Exercise —
Everything from the first line of the material to the line containing "left elbow: (1404, 1052)", inclusive, must be given again exactly; no pictures, and nothing past that line.
*** Begin section ***
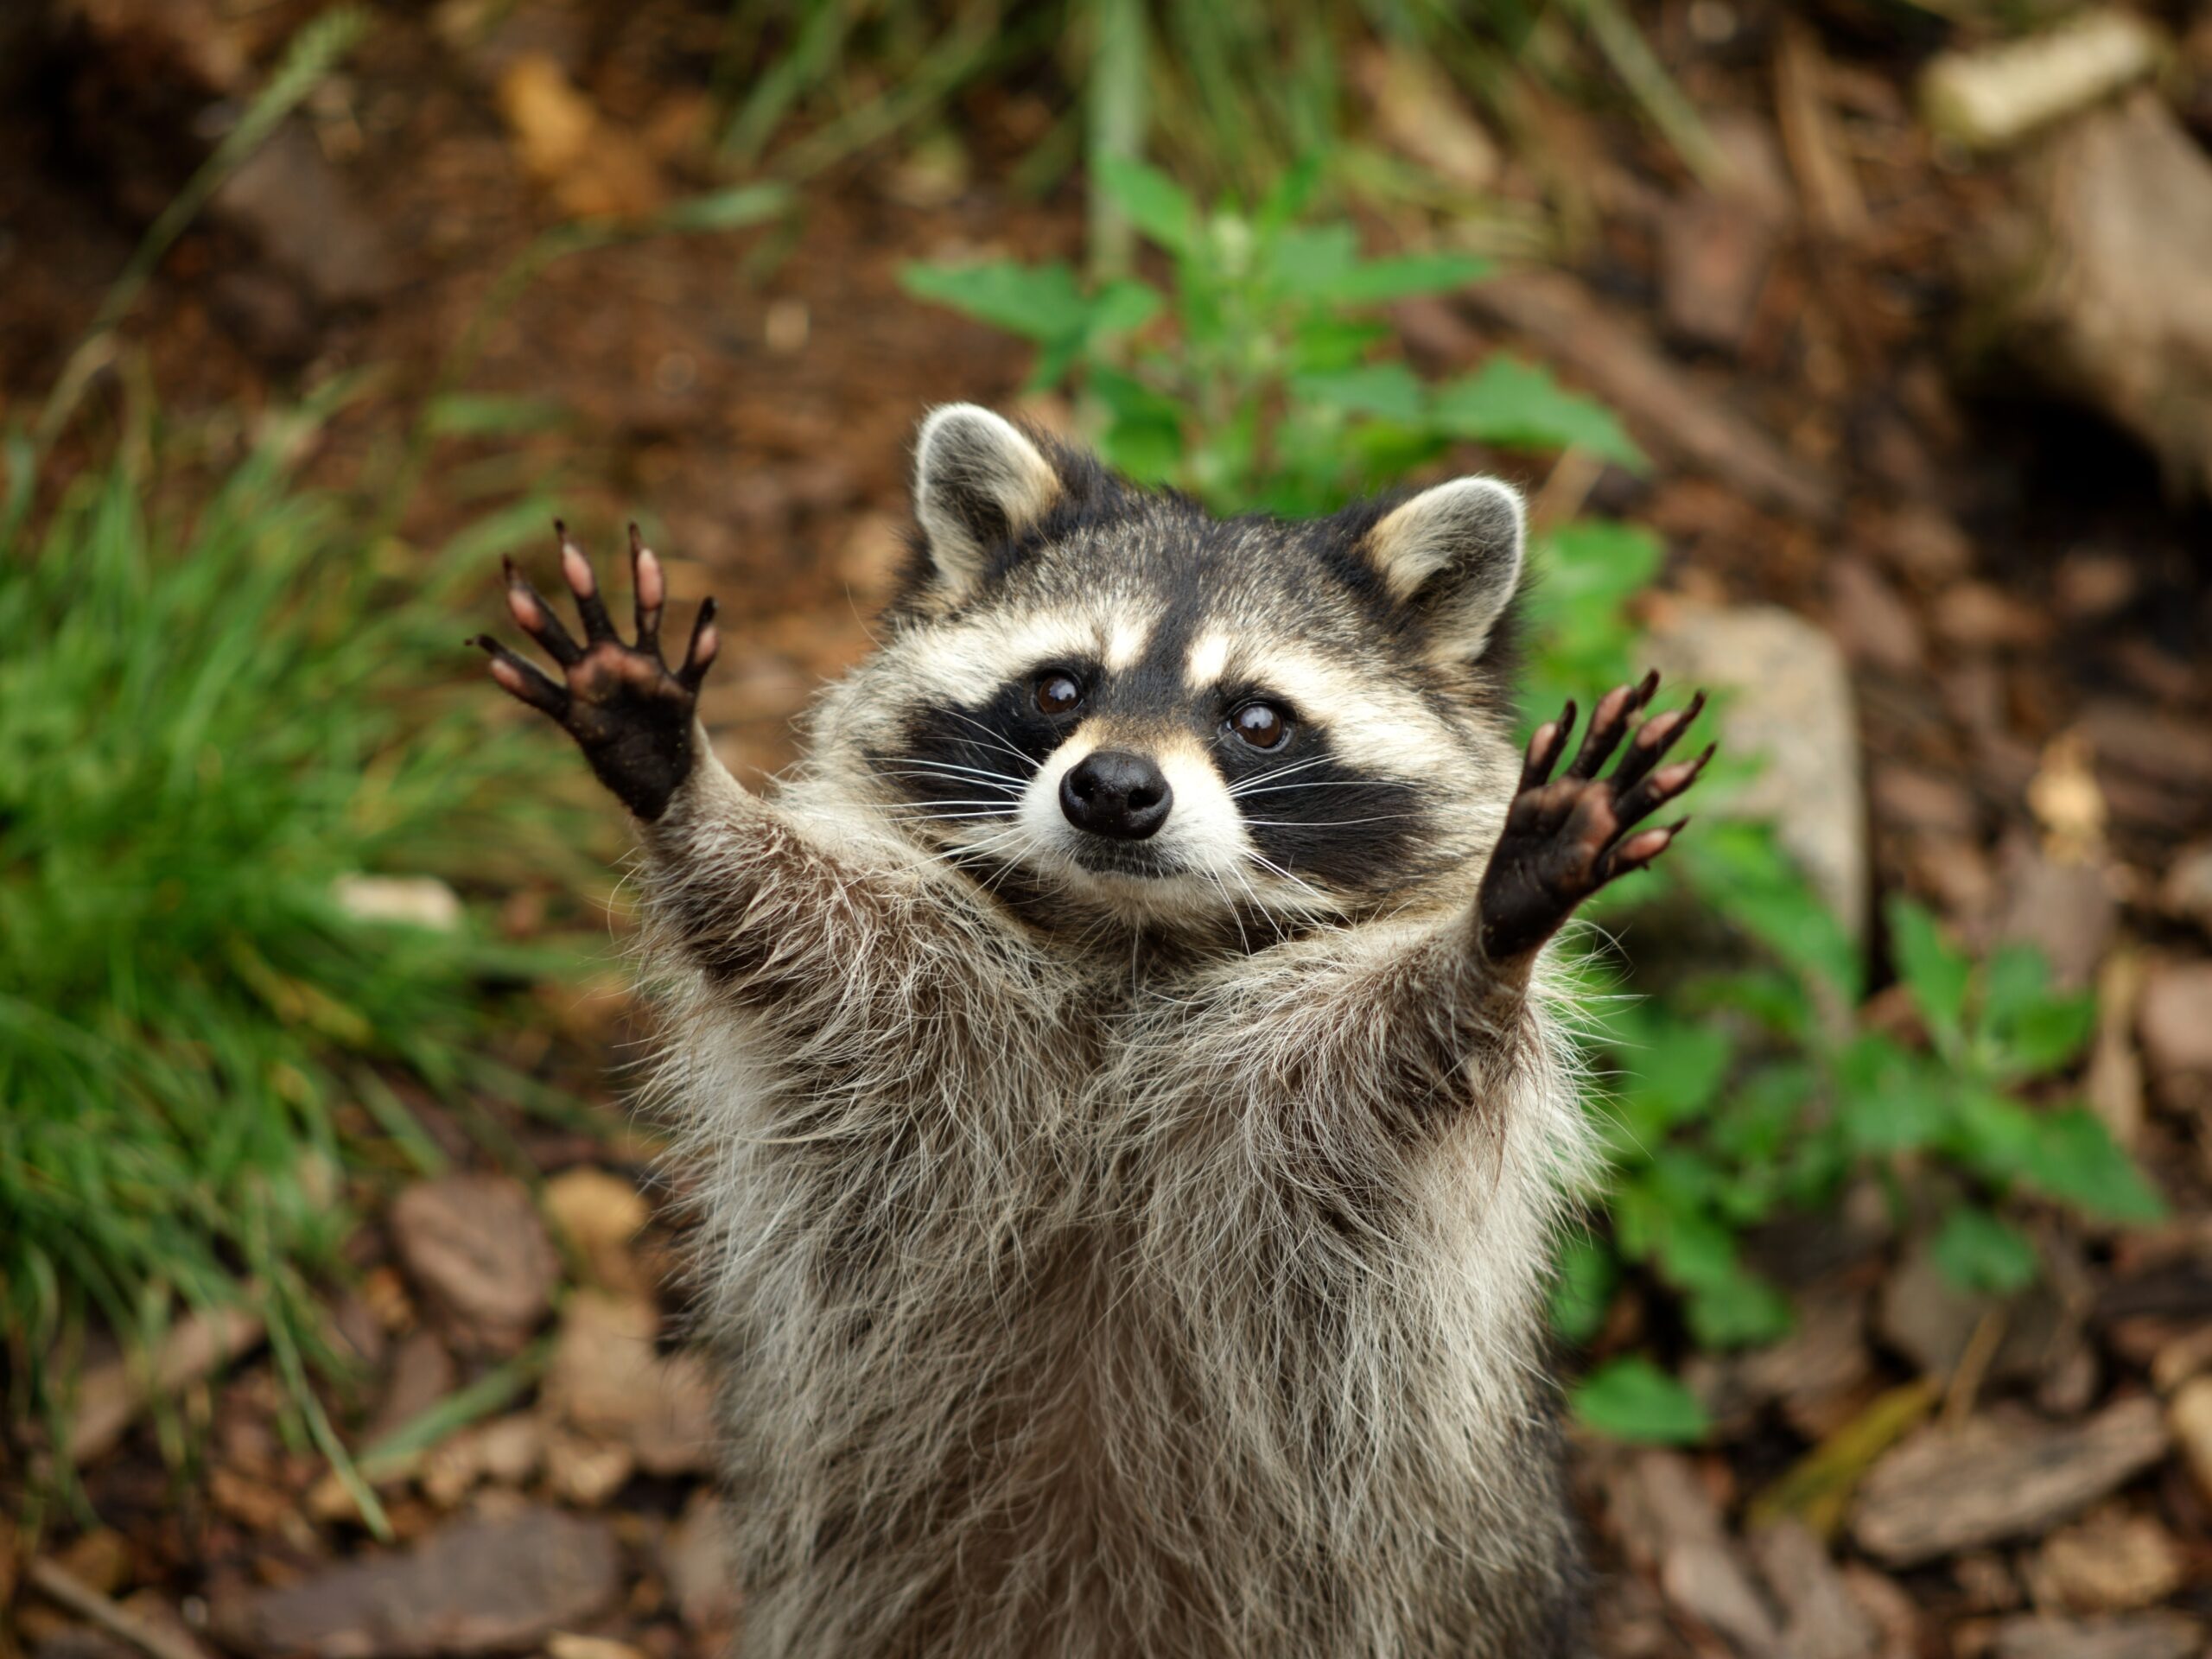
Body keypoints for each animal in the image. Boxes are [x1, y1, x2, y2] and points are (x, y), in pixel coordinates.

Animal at [477, 405, 1711, 1659]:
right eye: (1061, 689)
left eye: (1256, 719)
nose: (1114, 789)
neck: (1131, 940)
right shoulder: (916, 1001)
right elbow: (791, 928)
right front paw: (684, 787)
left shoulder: (1308, 1102)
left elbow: (1404, 1052)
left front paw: (1492, 937)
*** End section ***
Answer to this problem —
Body keypoints for each animal in the image. Boxes are [x1, y1, x2, y2] and points are (x, y), in pixel coordinates.

Animal at [477, 405, 1711, 1659]:
right eye: (1061, 689)
left eye: (1256, 719)
nose: (1114, 789)
neck: (1131, 940)
right shoulder: (916, 1001)
right elbow: (791, 928)
right front paw: (684, 787)
left shoulder: (1308, 1102)
left elbow: (1404, 1052)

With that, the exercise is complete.